Edited by Louis Standish


As Time pointed out on October 27th, in reference to the North American presidential election: “This is the first election in generations, possible the very first, in which almost nine out of ten U.S. citizens think that the country is going in the wrong direction.”

As we pointed out in a past article, Iraq, the clumsy handling of Katrina, the excessive public spending and the acquiring of massive debt, put a tremendous weight on the shoulders of the Republican candidate. The public debt in September of 2008 was 9.7 trillion dollars, in good measure the product of an annual increase of 500 billion dollars since 2003. Nevertheless, nothing of what has been mentioned here would be enough to cut off the electoral options of McCain, which until not too long ago were still respectable. The earthquake on Wall Street was necessary, along with its projection onto the entire economy of the country, in order to shake up the foundation of the country’s thinking.

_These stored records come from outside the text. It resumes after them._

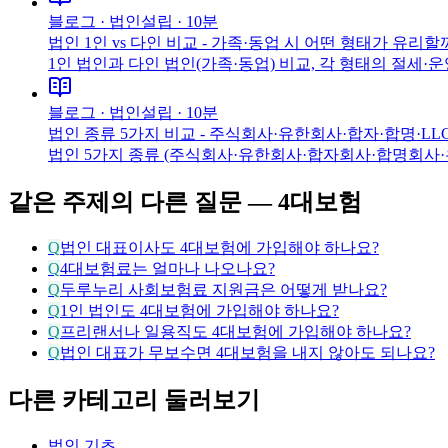
블로그 ·
법인설립
·
10분
법인 1인 vs 다인 비교 - 가족·동업 시 어떤 형태가 유리할
1인 법인과 다인 법인(가족·동업) 비교, 각 형태의 절세
블로그 ·
법인설립
·
10분
법인 종류 5가지 비교 - 주식회사·유한회사·합자·합명·LLC
법인 5가지 종류 (주식회사·유한회사·합자회사·합명회사·유
같은 주제의 다른 질문 —
4대보험
Q
법인 대표이사도 4대보험에 가입해야 하나요?
Q
4대보험료는 얼마나 나오나요?
Q
두루누리 사회보험료 지원금은 어떻게 받나요?
Q
1인 법인도 4대보험에 가입해야 하나요?
Q
프리랜서나 일용직도 4대보험에 가입해야 하나요?
Q
법인 대표가 무보수면 4대보험을 내지 않아도 되나요?
다른 카테고리 둘러보기
법인 기초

The evidential failure of the economic model which unites the fate of the Republicans is having devastating consequences for them. The monumental economic collapse generated by the economic ideology of Von Hayek, Friedman, Stigler, Becker, and Lucas would seem to be initiated by a decline in the North American conservative movement, similar to the liberal movement towards the end of the seventies. At forty years of this phenomenon, the pendulum of history could be starting to turn around. The triumph of Barack Obama in some traditionally Republican states seems to point in this direction.

Moreover, along with Obama’s electoral success, there still remain various elements which could consolidate the effective reversal of this pendulum. Among these are the force and creativity of his leadership, his capacity to communicate an effective change in the actual direction of the country and the duration and intensity of the economic crisis.

The combination of what has been mentioned will determine if Obama is capable of putting into movement a new historical cycle in politics, such as Franklin Delano Roosevelt did in 1933, in light of the last grand economic crisis which preceded the current one. He put an end to a Republican hegemony that had been initiated by McKinley in 1897. The Democratic cycle initiated by Roosevelt continued until 1968 and was taken over by another Republican, starting with Nixon and then consolidated by Reagan.

Since the three previous cycles, there has been the presence of governments with a contrary section in the interior of each cycle. The Democrat Wilson during the mentioned first Republican age, the Republican Eisenhower during the Democrat’s, and Carter and Clinton during the second Republican cycle. However, what characterized each one of these cycles were a matrix of strong thinking and a major reinforcement of the structure the party which occupied the power the majority of the time.

If anyone would seem capable of initiating a new cycle, it is most definitely Obama. Let’s hope that it is.